Desde hace más de dos décadas, la Mutisia (conocida como Quiñilhue en mapudungun) es la flor oficial de Neuquén. Su nombre científico es mutisia decurens, y sus pétalos anaranjados intensos la hacen inconfundible en los paisajes patagónicos donde crece entre otras plantas autóctonas.
La flor fue declarada símbolo provincial por ley en 2004, reconociendo su importancia en la identidad regional. Lo particular es que detrás de ella existe una leyenda ancestral mapuche que explica su origen.
La historia de dos enamorados
Según la tradición oral, hace siglos en las cercanías del volcán Lanín vivían dos tribus que se odiaban profundamente. El hijo del cacique de una y la hija del cacique de la otra se enamoraron en secreto, sabiendo que sus familias nunca lo permitirían.
Una noche, durante una ceremonia sagrada, una machi (hechicera) descubrió a la pareja huyendo juntos. Consultó al pillán (deidad) sobre si debía revelar la fuga, y la respuesta fue afirmativa.
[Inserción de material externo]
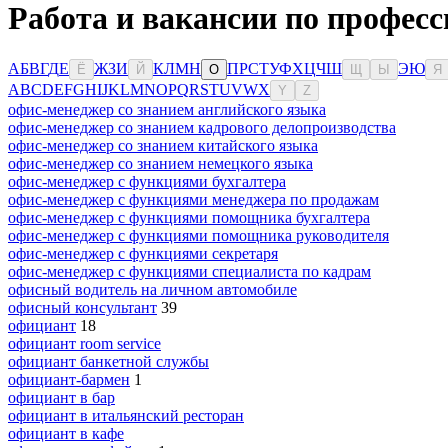
Работа и вакансии по професс
А
Б
В
Г
Д
Е
Ж
З
И
К
Л
М
Н
П
Р
С
Т
У
Ф
Х
Ц
Ч
Ш
Э
Ю
Ё
Й
О
Щ
Ы
Я
A
B
C
D
E
F
G
H
I
J
K
L
M
N
O
P
Q
R
S
T
U
V
W
X
Y
Z
офис-менеджер со знанием английского языка
офис-менеджер со знанием кадрового делопроизводства
офис-менеджер со знанием китайского языка
офис-менеджер со знанием немецкого языка
офис-менеджер с функциями бухгалтера
офис-менеджер с функциями менеджера по продажам
офис-менеджер с функциями помощника бухгалтера
офис-менеджер с функциями помощника руководителя
офис-менеджер с функциями секретаря
офис-менеджер с функциями специалиста по кадрам
офисный водитель на личном автомобиле
офисный консультант
39
официант
18
официант room service
официант банкетной службы
официант-бармен
1
официант в бар
официант в итальянский ресторан
официант в кафе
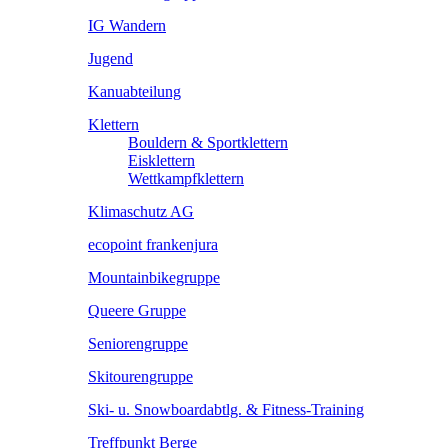
IG Wandern
Jugend
Kanuabteilung
Klettern
Bouldern & Sportklettern
Eisklettern
Wettkampfklettern
Klimaschutz AG
ecopoint frankenjura
Mountainbikegruppe
Queere Gruppe
Seniorengruppe
Skitourengruppe
Ski- u. Snowboardabtlg. & Fitness-Training
Treffpunkt Berge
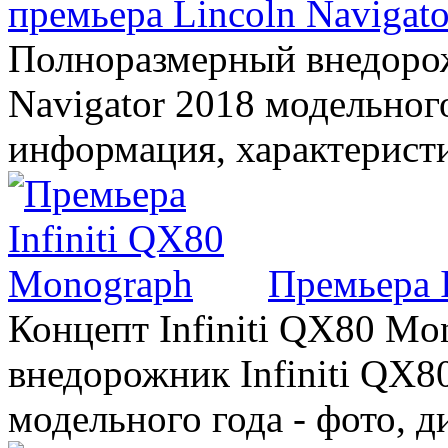
премьера Lincoln Navigato
Полноразмерный внедорож
Navigator 2018 модельного
информация, характерист
Премьера 
Концепт Infiniti QX80 Mo
внедорожник Infiniti QX8
модельного года - фото, 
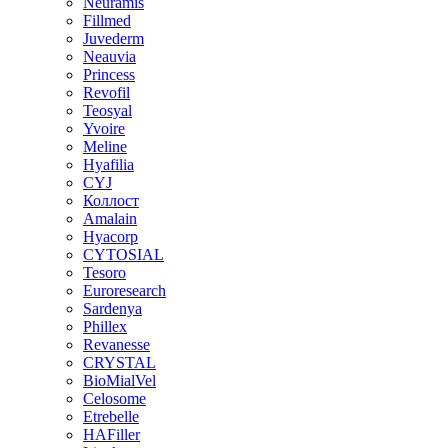
Neuramis
Fillmed
Juvederm
Neauvia
Princess
Revofil
Teosyal
Yvoire
Meline
Hyafilia
CYJ
Коллост
Amalain
Hyacorp
CYTOSIAL
Tesoro
Euroresearch
Sardenya
Phillex
Revanesse
CRYSTAL
BioMialVel
Celosome
Etrebelle
HAFiller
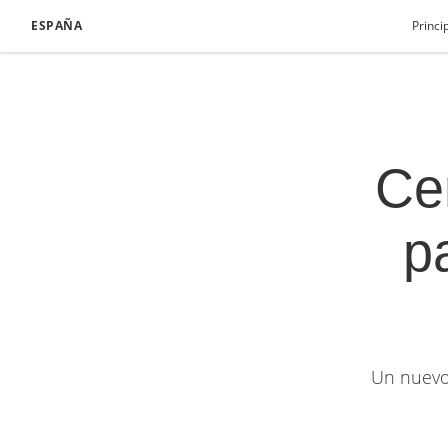
ESPAÑA
Princi
Ce
p
Un nuevo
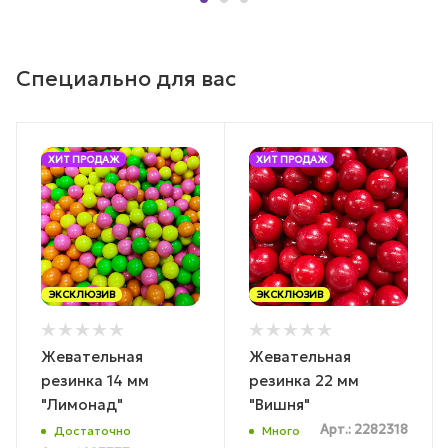
Специально для вас
ХИТ ПРОДАЖ
ХИТ ПРОДАЖ
ЭКСКЛЮЗИВ
ЭКСКЛЮЗИВ
Жевательная
Жевательная
резинка 14 мм
резинка 22 мм
"Лимонад"
"Вишня"
Арт.: 2282318
Достаточно
Много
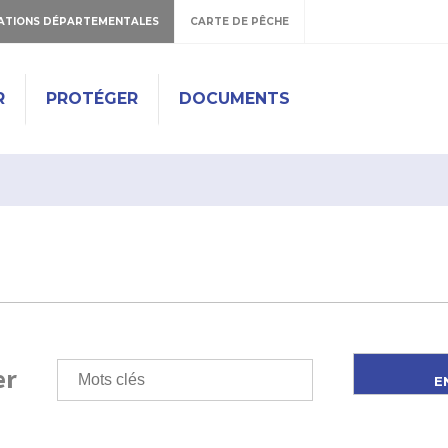
ATIONS DÉPARTEMENTALES
CARTE DE PÊCHE
R
PROTÉGER
DOCUMENTS
er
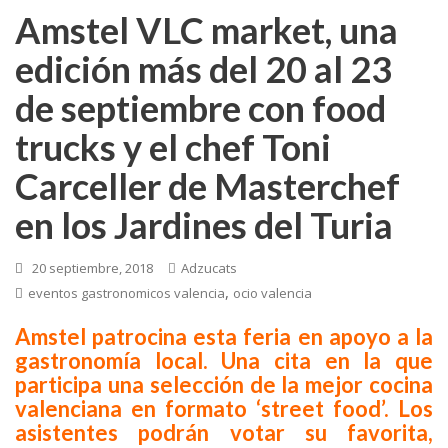
Amstel VLC market, una
edición más del 20 al 23
de septiembre con food
trucks y el chef Toni
Carceller de Masterchef
en los Jardines del Turia
20 septiembre, 2018
Adzucats
,
eventos gastronomicos valencia
ocio valencia
Amstel patrocina esta feria en apoyo a la
gastronomía local. Una cita en la que
participa una selección de la mejor cocina
valenciana en formato ‘street food’. Los
asistentes podrán votar su favorita,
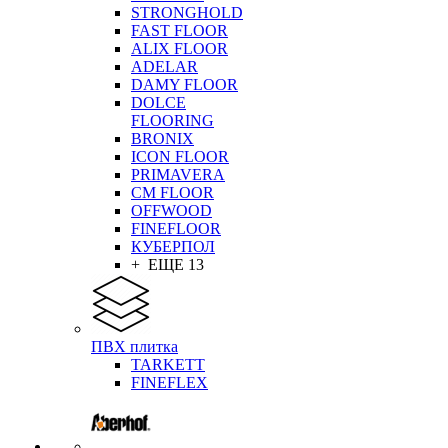
STRONGHOLD
FAST FLOOR
ALIX FLOOR
ADELAR
DAMY FLOOR
DOLCE
FLOORING
BRONIX
ICON FLOOR
PRIMAVERA
CM FLOOR
OFFWOOD
FINEFLOOR
КУБЕРПОЛ
+ ЕЩЕ 13
ПВХ плитка
TARKETT
FINEFLEX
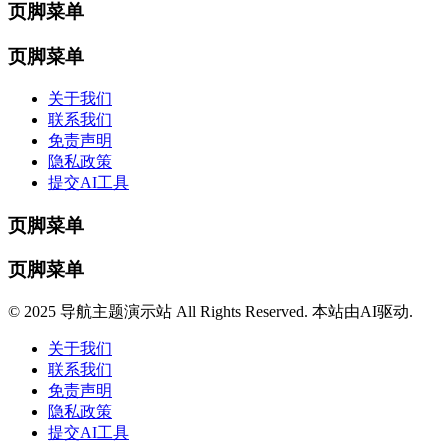
页脚菜单
页脚菜单
关于我们
联系我们
免责声明
隐私政策
提交AI工具
页脚菜单
页脚菜单
© 2025 导航主题演示站 All Rights Reserved. 本站由AI驱动.
关于我们
联系我们
免责声明
隐私政策
提交AI工具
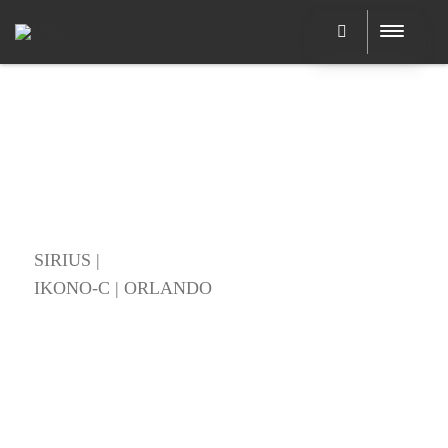
SIRIUS |
IKONO-C | ORLANDO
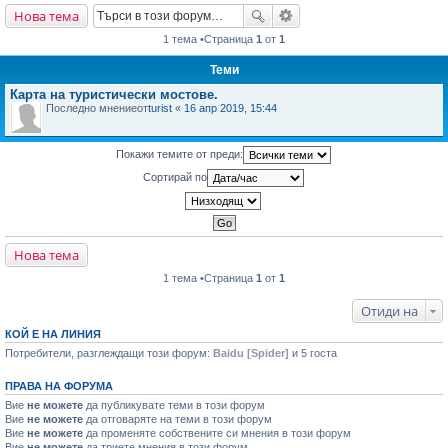
Нова тема
не
1 тема •Страница
1
от
1
Теми
Карта на туристически мостове.
Последно мнениеот
turist
«
16 апр 2019, 15:44
Покажи темите от преди:
Сортирай по
Нова тема
1 тема •Страница
1
от
1
Отиди на
КОЙ Е НА ЛИНИЯ
Потребители, разглеждащи този форум:
Baidu [Spider]
и 5 госта
ПРАВА НА ФОРУМА
Вие
не можете
да публикувате теми в този форум
Вие
не можете
да отговаряте на теми в този форум
Вие
не можете
да променяте собствените си мнения в този форум
Вие
не можете
да триете мнения в този форум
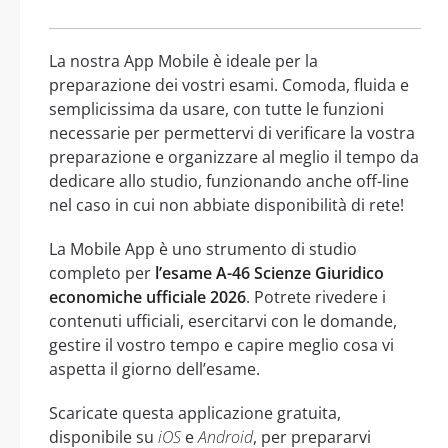
La nostra App Mobile è ideale per la
preparazione dei vostri esami. Comoda, fluida e
semplicissima da usare, con tutte le funzioni
necessarie per permettervi di verificare la vostra
preparazione e organizzare al meglio il tempo da
dedicare allo studio, funzionando anche off-line
nel caso in cui non abbiate disponibilità di rete!
La Mobile App è uno strumento di studio
completo per
l’esame A-46 Scienze Giuridico
economiche ufficiale 2026
. Potrete rivedere i
contenuti ufficiali, esercitarvi con le domande,
gestire il vostro tempo e capire meglio cosa vi
aspetta il giorno dell’esame.
Scaricate questa applicazione gratuita,
disponibile su
iOS
e
Android
, per prepararvi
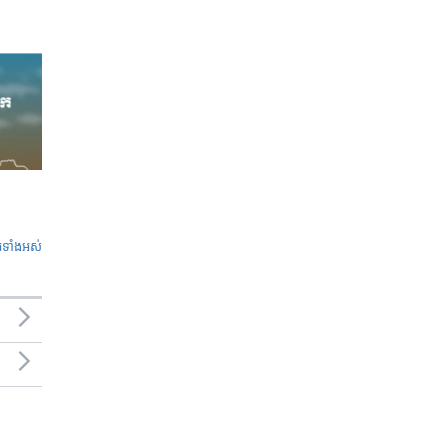
ូ​ទាំង​អស់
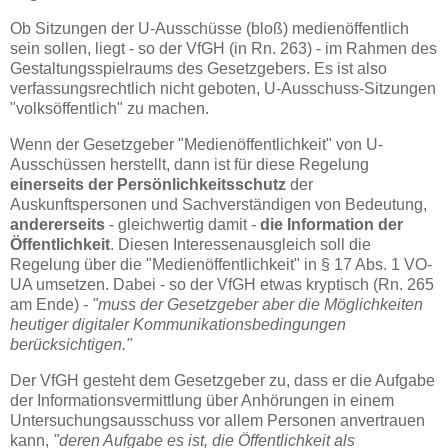
Ob Sitzungen der U-Ausschüsse (bloß) medienöffentlich
sein sollen, liegt - so der VfGH (in Rn. 263) - im Rahmen des
Gestaltungsspielraums des Gesetzgebers. Es ist also
verfassungsrechtlich nicht geboten, U-Ausschuss-Sitzungen
"volksöffentlich" zu machen.
Wenn der Gesetzgeber "Medienöffentlichkeit" von U-
Ausschüssen herstellt, dann ist für diese Regelung
einerseits der Persönlichkeitsschutz
der
Auskunftspersonen und Sachverständigen von Bedeutung,
andererseits
- gleichwertig damit -
die Information der
Öffentlichkeit
. Diesen Interessenausgleich soll die
Regelung über die "Medienöffentlichkeit" in § 17 Abs. 1 VO-
UA umsetzen. Dabei - so der VfGH etwas kryptisch (Rn. 265
am Ende) -
"muss der Gesetzgeber aber die Möglichkeiten
heutiger digitaler Kommunikationsbedingungen
berücksichtigen."
Der VfGH gesteht dem Gesetzgeber zu, dass er die Aufgabe
der Informationsvermittlung über Anhörungen in einem
Untersuchungsausschuss vor allem Personen anvertrauen
kann,
"deren Aufgabe es ist, die Öffentlichkeit als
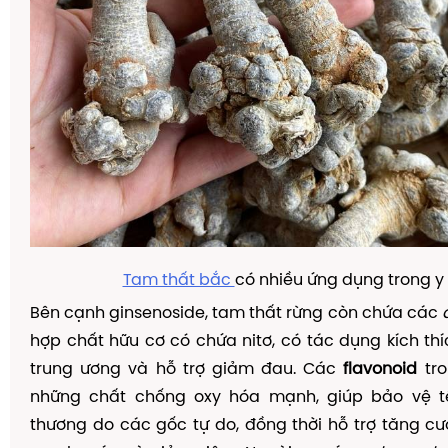
Tam thất bắc
có nhiều ứng dụng trong y
Bên cạnh ginsenoside, tam thất rừng còn chứa các
hợp chất hữu cơ có chứa nitơ, có tác dụng kích thí
trung ương và hỗ trợ giảm đau. Các
flavonoid
tro
những chất chống oxy hóa mạnh, giúp bảo vệ t
thương do các gốc tự do, đồng thời hỗ trợ tăng 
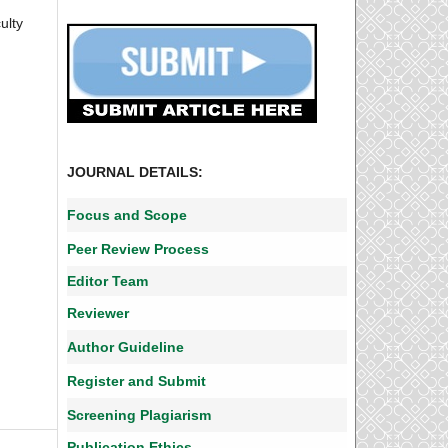
ulty
JOURNAL DETAILS:
Focus and Scope
Peer Review Process
Editor Team
Reviewer
Author Guideline
Register and Submit
Screening Plagiarism
Publication Ethics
El cacique ordenó su captura inmediata.
Los jóvenes fueron juzgados por traición tribal y ejecutados públicamente, atados a un poste. Al amanecer siguiente, en ese mismo lugar brotaron flores nunca antes vistas: flores de pétalos naranjas que la comunidad llamó Quiñilhue.
Un símbolo del arrepentimiento
Los mapuches interpretaron la aparición de estas flores como una señal divina: las almas de los enamorados habían sido acogidas por Futa Chao en el cielo, mientras que la flor quedaba como testigo eterno de su amor injustamente castigado. La enredadera que trepa y se abraza a los árboles se convirtió en metáfora de esos dos cuerpos que no pudieron estar juntos en vida.
Hoy, la Quiñilhue sigue siendo parte del paisaje neuquino, recordando una historia que mezcla lo sagrado mapuche con el romance más humano.